• **PROMPT**
Copy out every line holding the string "Ways" from the records below.

-- DATASET CONTENT follows --

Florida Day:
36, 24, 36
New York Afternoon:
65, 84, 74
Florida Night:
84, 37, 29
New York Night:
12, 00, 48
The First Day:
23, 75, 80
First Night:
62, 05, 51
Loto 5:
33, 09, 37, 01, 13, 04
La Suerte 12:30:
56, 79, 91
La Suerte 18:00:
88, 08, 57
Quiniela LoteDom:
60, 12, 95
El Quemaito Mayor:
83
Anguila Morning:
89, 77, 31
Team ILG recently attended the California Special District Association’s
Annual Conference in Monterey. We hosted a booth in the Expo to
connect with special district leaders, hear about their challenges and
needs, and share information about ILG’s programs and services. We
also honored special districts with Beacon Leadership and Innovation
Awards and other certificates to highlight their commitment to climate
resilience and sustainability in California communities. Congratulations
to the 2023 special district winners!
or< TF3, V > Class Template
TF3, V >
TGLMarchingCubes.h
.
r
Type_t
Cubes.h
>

-- DATASET CONTENT concluded --
-- DATASET CONTENT follows --

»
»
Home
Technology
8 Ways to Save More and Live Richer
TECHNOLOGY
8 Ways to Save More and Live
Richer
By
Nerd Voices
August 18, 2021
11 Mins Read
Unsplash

-- DATASET CONTENT concluded --

• **THE COMPLETED TASK**
8 Ways to Save More and Live Richer
8 Ways to Save More and Live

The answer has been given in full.